What was happening was that the fluids seemed to lubricate the rock layers that already were under tension. In that sense, the Army didn’t create the earthquakes, it just hurried them along by making it easier for the rocks to slip. Instead of one big quake at some point decades in the future, Colorado experienced a series of smaller quakes.
Could this principle be applied to other more famous fault lines? In theory, deep wells could insert fluids into one segment of a fault line, while other wells at the segment’s ends would suck out fluids thus releasing the tension harmlessly. The process could continue segment by segment as the fault line was tamed, forestalling a massive earthquake sometime in the future.
The flaws in the plan
This theory "comes up every few years [but] ... is unfortunately fatally flawed in several ways," according to William Ellsworth, chief scientist of the U.S. Geological Survey's earthquake hazard team.
"First," he said in an e-mail, "it takes 1,000 earthquakes of [magnitude] 6 to release the tectonic forces that go into a [magnitude] 8.” But since those smaller quakes are still serious, it would be better to restrict the force of induced quakes to a magnitude 4 -- which would mean inducing a million smaller earthquakes in order to avoid suffering one giant one.
“Multiply that number by any reasonable estimate of what it would cost to induce one of them, and you are looking at costs far in excess of the expected losses” of the big quake, Ellsworth said.
Furthermore, Ellsworth explained, “there is no guarantee that you could prevent a ‘4’ from growing into a ‘6’-- or even an ‘8’, particularly at the start of the process. So, your good intentions would have a fair chance of inducing the event you hope to avoid.”
Thomas J. Ahrens, a geophysics professor at the California Institute of Technology, agreed with Ellsworth’s warning. Like "Jurassic Park's dinosaurs," he said, such earthquakes "may easily get out of control.”

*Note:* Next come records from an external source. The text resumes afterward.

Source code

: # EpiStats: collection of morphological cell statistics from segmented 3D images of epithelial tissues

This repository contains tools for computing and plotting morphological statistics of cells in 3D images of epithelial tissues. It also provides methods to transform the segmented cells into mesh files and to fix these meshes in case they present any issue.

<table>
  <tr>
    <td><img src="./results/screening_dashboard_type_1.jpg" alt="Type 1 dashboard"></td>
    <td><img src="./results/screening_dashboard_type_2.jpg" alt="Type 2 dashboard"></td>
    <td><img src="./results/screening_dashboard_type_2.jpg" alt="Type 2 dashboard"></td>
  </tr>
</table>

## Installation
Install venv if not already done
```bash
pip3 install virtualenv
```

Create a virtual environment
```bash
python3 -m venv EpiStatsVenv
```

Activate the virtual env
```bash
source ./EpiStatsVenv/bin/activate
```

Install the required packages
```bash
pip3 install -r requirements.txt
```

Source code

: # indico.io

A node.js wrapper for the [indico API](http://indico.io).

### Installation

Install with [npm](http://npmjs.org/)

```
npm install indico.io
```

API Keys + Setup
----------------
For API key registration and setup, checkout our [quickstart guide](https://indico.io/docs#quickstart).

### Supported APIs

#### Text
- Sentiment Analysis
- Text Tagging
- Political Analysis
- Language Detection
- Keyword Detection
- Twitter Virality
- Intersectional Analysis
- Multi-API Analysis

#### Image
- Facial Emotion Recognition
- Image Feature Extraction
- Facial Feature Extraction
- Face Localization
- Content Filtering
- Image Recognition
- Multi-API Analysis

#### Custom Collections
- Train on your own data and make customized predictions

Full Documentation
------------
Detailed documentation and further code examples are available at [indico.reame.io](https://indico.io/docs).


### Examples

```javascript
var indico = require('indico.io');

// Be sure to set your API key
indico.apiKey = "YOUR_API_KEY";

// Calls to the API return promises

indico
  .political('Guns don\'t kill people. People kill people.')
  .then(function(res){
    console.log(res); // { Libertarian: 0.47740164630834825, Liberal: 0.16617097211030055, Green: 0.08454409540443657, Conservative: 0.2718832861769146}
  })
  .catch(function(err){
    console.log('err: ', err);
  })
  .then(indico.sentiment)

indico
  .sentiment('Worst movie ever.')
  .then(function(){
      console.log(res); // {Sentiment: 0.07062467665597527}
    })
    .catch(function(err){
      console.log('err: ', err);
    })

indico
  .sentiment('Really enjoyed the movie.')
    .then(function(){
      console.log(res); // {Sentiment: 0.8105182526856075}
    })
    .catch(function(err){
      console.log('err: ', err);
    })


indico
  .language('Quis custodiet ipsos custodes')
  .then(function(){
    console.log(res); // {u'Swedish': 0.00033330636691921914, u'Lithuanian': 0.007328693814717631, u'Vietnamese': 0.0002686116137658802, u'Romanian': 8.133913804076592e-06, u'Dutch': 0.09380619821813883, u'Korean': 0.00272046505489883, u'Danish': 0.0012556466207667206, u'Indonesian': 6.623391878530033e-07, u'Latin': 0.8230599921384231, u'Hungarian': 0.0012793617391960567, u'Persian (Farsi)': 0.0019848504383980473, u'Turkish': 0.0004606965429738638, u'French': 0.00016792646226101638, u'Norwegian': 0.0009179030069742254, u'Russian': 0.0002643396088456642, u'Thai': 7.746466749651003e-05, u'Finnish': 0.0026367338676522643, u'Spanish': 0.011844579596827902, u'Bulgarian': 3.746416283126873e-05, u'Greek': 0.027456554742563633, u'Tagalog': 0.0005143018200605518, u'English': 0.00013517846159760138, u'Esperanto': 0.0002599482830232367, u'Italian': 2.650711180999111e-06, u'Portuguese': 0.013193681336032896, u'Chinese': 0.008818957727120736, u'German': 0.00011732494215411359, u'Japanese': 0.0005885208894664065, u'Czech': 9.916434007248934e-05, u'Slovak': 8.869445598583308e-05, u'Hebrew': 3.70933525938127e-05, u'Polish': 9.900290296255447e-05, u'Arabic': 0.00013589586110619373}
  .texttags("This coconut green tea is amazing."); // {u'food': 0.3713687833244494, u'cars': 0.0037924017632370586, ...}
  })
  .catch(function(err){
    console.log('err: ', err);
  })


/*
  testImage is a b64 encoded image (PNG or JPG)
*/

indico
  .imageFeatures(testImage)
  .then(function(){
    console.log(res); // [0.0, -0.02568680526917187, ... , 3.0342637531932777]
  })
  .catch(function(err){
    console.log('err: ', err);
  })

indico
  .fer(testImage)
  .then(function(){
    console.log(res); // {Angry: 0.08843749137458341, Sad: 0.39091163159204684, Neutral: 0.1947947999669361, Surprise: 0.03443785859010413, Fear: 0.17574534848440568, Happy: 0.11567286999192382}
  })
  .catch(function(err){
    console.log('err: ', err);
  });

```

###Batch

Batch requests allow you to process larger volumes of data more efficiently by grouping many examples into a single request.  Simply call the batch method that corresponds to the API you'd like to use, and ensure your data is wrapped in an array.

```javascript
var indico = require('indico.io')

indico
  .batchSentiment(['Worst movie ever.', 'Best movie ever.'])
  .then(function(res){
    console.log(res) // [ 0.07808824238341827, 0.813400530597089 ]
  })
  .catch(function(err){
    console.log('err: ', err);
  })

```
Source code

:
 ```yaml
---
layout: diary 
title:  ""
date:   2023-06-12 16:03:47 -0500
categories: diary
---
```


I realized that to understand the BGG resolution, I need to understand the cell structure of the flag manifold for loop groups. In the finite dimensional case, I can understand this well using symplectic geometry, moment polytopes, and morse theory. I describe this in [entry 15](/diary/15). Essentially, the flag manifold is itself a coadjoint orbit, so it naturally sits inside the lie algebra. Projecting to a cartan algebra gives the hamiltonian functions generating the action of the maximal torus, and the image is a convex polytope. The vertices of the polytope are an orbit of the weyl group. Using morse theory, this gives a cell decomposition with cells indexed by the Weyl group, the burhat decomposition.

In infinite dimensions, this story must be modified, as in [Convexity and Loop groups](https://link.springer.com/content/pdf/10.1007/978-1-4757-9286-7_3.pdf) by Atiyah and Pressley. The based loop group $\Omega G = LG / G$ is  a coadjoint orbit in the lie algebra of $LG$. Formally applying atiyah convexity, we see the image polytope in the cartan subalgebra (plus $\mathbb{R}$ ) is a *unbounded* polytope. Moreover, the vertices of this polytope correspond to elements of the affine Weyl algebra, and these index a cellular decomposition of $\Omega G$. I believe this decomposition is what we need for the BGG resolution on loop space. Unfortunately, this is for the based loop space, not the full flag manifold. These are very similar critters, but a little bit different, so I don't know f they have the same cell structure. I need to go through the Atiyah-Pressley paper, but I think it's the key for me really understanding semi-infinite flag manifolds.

The idea of deliberate human intervention to prevent big earthquakes is a favorite one of geology enthusiasts on various Internet forums. The webmaster of one of them, http://www.earthwaves.org, noted another problem with such an endeavor: "'Triggering' implies knowledge of the stressed faults, and I'm told we keep discovering new bad ones only when they go off.” The hazard, which other posters agreed on, was that “trying to manipulate a known one seems like it has a serious chance of triggering an unknown one.”
Another big problem to overcome is legal, not scientific. In a 1994 article for the Journal of Environmental Law and Litigation, authors Darlene A. Cypser and Scott D. Davis note that damage from human-induced earthquakes "cannot be excused as an act of God." Thus, liability claims could be pursued based on a number of legal precedents, including tresspass and nuisance law.
Perhaps a hundred years from now, geophysics will have mapped the faults in Earth’s crust and geological engineers will have installed lubrication wells to modulate the tectonic-induced slippage so as to reduce sudden, large shocks. Until then, hurdles both scientific, technological and litigious all stand in the way.
NBC News space analyst Jim Oberg is working on a book about deliberate climatic and environmental manipulation.